Let the two straight lines AB and CD be at right angles to the plane of reference.
I say that AB is parallel to CD.
Let them meet the plane of reference at the points B and D.
Join the straight line BD. Draw DE in the plane of reference at right angles to BD, and make DE equal to AB.
Now, since AB is at right angles to the plane of reference, it also makes right angles with all the straight lines which meet it and lie in the plane of reference.
But each of the straight lines BD and BE lies in the plane of reference and meets AB, therefore each of the angles ABD and ABE is right. For the same reason each of the angles CDB and CDE is also right.
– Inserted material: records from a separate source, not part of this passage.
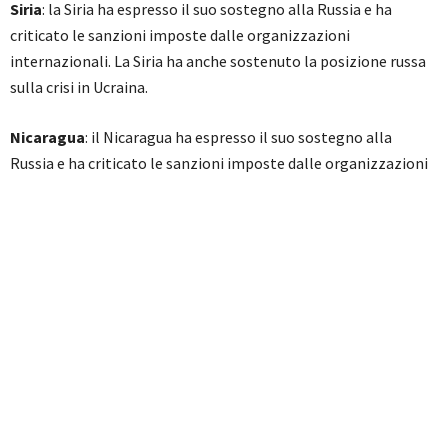
Siria
: la Siria ha espresso il suo sostegno alla Russia e ha
criticato le sanzioni imposte dalle organizzazioni
internazionali. La Siria ha anche sostenuto la posizione russa
sulla crisi in Ucraina.
Nicaragua
: il Nicaragua ha espresso il suo sostegno alla
Russia e ha criticato le sanzioni imposte dalle organizzazioni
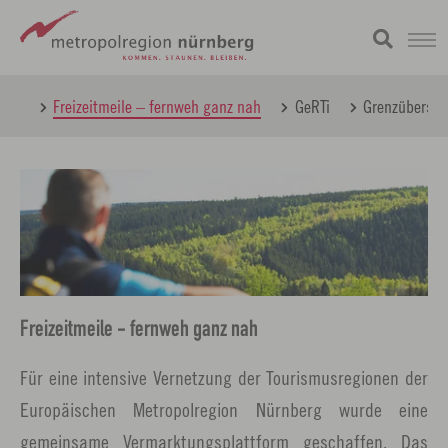
Zum
metropolregion
gion
Freizeitmeile – fernweh ganz nah
GeRTi
Grenzübersch
Hauptinhalt
springen
Freizeitmeile - fernweh ganz nah
Für eine intensive Vernetzung der Tourismusregionen der
Europäischen Metropolregion Nürnberg wurde eine
gemeinsame Vermarktungsplattform geschaffen. Das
And since AB equals DE, and BD is common, therefore the two sides AB and BD equal the two sides ED and DB. And they include right angles, therefore the base AD equals the base BE
And, since AB equals DE while AD equals BE, the two sides AB and BE equal the two sides ED and DA, and AE is their common base, therefore the angle ABE equals the angle EDA.
But the angle ABE is right, therefore the angle EDA is also right. Therefore ED is at right angles to DA.
But it is also at right angles to each of the straight lines BD and DC, therefore ED is set up at right angles to the three straight lines BD, DA, and DC at their intersection. Therefore the three straight lines BD, DA, and DC lie in one plane.
But in whatever plane DB and DA lie, AB also lies, for every triangle lies in one plane.
Therefore the straight lines AB, BD, and DC lie in one plane. And each of the angles ABD and BDC is right, therefore AB is parallel to CD.
Therefore, if two straight lines are at right angles to the same plane, then the straight lines are parallel.
A converse of this proposition is XI.8.